> Trecho para leitura:

════════════════

Aos 24 anos de idade,
Batista virou brigadista de combate a incêndio e, de lá pra cá, já combateu o
fogo em praticamente todas as regiões do Brasil. Logo após ser deslocado para
Mato Grosso do Sul, não demorou muito para ele perceber que, neste ano, as coisas
seriam diferentes. Para pior.
"Tá só pólvora.
Qualquer vacilo e o fogo se alastra", disse à BBC News Brasil.
Ele estava certo. O
bioma registrou um salto de 1.931% no número de queimadas entre 2023 e 2024.
Experiente, Pinto
classificou as novas condições das queimadas como "fogo extremo".
Segundo ele, esse novo
cenário é capaz de gerar labaredas entre cinco e até 20 metros de altura, o
equivalente a um prédio de seis andares.
Para piorar, esse fogo
pode sofrer influência de rajadas de vento que, dependendo do relevo e das
condições climáticas, podem chegar a 60 quilômetros por hora, criando um
cenário de instabilidade e perigo para as equipes em campo.
Longe dali, em Novo
Progresso, no interior do Pará, Anielle Faccin disse ter a mesma percepção.
"Antes, o fogo
não costumava avançar tanto, mas neste ano está impossível. Até áreas de mata
que antes ficavam úmidas durante a manhã, agora estão secas [...] o fogo está
indo muito mais rápido", descreveu.
Pinto afirma que as
mudanças climáticas desafiam até mesmo os brigadistas mais bem treinados.
"O curso de
brigadista do Brasil é um dos três melhores do mundo. A gente manda brigadistas
para diversos países. Já fomos ao Canadá, agora estamos indo pra Bolívia. Mas a
realidade é que o trabalho ficou mais perigoso", disse.
Anielle Faccin, que é
responsável pela gestão de duas brigadas, disse observar que as condições
climáticas extremas estão exigindo muito mais dos seus comandados. Segundo ela,
a intensidade e a quantidade dos incêndios fazem com que as jornadas de combate
ao fogo sejam cada vez mais frequentes e, na maior parte das vezes, mais
demoradas.

════════════════

> Registros de dados:
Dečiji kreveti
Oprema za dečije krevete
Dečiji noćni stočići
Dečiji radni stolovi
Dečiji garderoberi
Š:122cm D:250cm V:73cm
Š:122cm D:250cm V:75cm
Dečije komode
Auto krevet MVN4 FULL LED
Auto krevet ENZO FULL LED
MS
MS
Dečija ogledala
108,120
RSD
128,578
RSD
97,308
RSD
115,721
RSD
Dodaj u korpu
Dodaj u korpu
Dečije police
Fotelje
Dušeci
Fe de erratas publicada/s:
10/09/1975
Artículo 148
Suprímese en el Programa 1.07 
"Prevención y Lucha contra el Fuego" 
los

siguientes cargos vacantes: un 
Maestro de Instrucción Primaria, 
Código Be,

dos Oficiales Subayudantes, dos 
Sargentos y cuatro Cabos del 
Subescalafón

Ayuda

════════════════

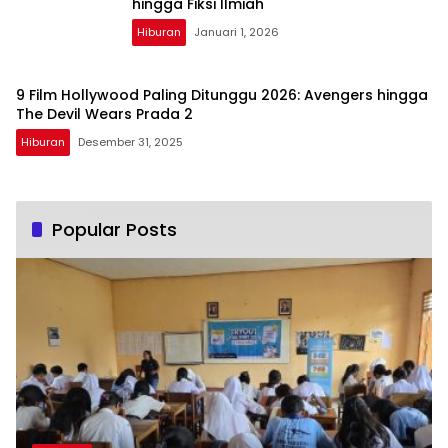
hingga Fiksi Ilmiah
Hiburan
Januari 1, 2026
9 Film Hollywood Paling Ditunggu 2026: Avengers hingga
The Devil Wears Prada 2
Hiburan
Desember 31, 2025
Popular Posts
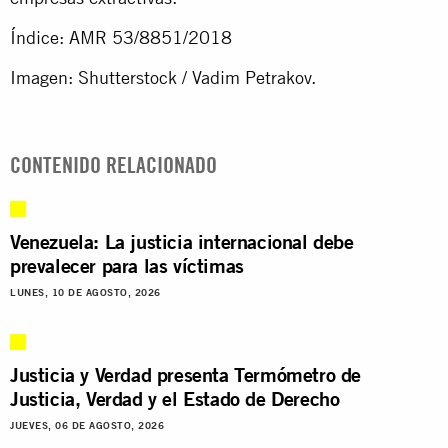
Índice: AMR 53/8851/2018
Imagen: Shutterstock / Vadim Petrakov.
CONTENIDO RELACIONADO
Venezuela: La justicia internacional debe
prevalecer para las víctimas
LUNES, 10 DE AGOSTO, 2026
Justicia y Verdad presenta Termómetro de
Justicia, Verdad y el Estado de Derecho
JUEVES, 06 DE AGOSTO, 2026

════════════════

> O que se pede: Por favor, liste todos os nomes de lugares geográficos citados no trecho sobre os brigadistas, na ordem em que aparecem, sem contar o nome do veículo de imprensa.

> Resposta da tarefa: Brasil, Mato Grosso do Sul, Novo Progresso, Pará, Canadá, Bolívia